Following a court decision in India requiring that the country ban access to online porn, reports began to emerge in October that internet access providers had begun blocking as many as 827 adult sites, as AVN.com reported. While no official announcements of specific bans were, or have been, issued, online reports focused on the fast-rising wireless access giant Reliance Jio, which users alleged had shut off access to the sites.
But now according to new online reports by users, the Indian telecom firm may be going a step further, thwarting attempts by users in its 250-million strong subscriber base to find workarounds to the ban using Virtual Private Network (VPN) software, according to a report by Quartz India.
Jio appears to have blocked access to “proxy sites” where the VPN software can be downloaded, according to the report.
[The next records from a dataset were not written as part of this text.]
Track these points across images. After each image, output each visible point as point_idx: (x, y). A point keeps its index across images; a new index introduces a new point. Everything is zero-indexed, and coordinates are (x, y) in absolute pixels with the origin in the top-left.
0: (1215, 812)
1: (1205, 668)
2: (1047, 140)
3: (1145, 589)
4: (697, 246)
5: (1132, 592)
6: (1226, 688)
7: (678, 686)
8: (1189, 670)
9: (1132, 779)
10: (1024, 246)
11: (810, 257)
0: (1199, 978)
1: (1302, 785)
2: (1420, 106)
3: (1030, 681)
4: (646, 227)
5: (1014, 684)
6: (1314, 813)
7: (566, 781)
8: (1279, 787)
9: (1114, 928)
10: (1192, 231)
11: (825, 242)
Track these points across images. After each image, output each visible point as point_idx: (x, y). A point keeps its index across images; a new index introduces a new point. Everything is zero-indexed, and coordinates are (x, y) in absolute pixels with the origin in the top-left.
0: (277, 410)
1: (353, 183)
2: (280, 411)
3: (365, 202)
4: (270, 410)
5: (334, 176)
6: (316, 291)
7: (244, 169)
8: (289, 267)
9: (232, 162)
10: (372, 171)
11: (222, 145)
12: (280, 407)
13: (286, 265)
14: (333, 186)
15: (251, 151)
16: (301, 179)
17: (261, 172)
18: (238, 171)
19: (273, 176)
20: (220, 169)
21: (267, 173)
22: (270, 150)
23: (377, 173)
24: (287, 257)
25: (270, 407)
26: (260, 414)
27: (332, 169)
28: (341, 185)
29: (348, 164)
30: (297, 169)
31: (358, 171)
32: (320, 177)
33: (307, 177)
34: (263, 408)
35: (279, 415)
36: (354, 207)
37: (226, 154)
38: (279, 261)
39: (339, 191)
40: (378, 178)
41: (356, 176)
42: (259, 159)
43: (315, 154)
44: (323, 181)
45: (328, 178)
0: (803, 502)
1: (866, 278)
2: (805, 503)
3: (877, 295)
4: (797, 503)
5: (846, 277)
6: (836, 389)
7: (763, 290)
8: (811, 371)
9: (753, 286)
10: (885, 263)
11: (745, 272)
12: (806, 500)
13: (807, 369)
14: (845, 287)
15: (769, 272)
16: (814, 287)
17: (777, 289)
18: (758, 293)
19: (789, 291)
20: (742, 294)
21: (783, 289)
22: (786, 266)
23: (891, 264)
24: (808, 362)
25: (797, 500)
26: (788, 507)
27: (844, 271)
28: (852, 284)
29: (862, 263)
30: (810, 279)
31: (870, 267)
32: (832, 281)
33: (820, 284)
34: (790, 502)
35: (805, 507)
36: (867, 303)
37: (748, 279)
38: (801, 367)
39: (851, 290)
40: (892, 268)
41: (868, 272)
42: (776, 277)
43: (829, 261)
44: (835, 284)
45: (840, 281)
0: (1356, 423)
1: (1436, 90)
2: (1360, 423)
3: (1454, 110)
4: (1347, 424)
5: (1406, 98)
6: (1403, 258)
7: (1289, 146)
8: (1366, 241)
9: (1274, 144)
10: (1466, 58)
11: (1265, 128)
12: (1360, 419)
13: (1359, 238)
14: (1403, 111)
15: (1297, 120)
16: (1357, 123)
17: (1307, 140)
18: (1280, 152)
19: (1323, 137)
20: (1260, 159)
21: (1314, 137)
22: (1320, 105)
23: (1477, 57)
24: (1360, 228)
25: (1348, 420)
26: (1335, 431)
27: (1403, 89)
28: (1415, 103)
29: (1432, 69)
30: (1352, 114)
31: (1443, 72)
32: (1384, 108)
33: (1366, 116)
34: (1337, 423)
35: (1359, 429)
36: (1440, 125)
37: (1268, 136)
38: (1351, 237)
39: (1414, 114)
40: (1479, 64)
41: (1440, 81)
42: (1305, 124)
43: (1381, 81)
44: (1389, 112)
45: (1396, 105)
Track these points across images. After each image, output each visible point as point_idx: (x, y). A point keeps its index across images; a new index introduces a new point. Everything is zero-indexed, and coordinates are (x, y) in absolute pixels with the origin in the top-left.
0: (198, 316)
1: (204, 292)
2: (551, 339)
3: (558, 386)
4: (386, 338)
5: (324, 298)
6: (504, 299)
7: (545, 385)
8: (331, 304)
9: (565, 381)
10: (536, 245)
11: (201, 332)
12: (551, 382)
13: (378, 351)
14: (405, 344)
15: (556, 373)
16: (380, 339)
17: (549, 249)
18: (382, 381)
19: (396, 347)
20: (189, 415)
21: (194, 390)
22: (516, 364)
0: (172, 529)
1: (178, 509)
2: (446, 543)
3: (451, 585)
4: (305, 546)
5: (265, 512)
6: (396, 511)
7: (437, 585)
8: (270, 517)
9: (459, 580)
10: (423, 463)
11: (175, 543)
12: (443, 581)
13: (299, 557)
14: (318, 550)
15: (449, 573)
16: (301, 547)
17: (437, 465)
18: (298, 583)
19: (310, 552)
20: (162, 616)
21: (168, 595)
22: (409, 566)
VPN software allows internet users to rout their connections through “proxy” servers, making it appear as if they are surfing the web from a different location, even another country.
By appearing to log in from outside of India, porn fans there could access sites that would otherwise be blocked off from access within the country. As AVN.com reported last week, VPN and other forms of proxy software had already become widely used in India to get around the porn ban.
But Reliance Jio now appears to be taking steps to stop users from using proxy servers for that purpose. If true, the internet giant could be in violation of India’s net neutrality regulations, which the country’s government adopted last August.
Net neutrality, as AVN.com has extensively covered, prohibits internet access providers from slowing or blocking traffic to some arbitrarily selected sites, while favoring others.
The demand for online porn has jumped sharply in India—where viewing porn sites is legal, though producing porn is not—since 2016. That was the year that Reliance Jio entered the market and swiftly rose to dominate it by offering cheap and even free wireless online access, as well as phones that themselves were offered for free, or at steep discounts.
The company was founded by the richest person in India, and 19th-richest individual in the world, Mukesh Ambani, who has a reported net worth of $45 billion.
"At least seven proxy sites were not accessible when Quartz tried to view them from a Jio connection," the site reported. "Some of the blocked sites on Jio are Hide.me, VPNbook, Hidester, Kproxy, Proxysite, Proxy.toolur, and Megaproxy. These were not blocked on other networks Quartz tested, including Vodafone, Airtel, Spectranet, and ACT."
Why Reliance Jio has taken the lead in secretly aiding the porn ban by blocking proxy sites—in apparent violation of net neutrality rules—remains unclear.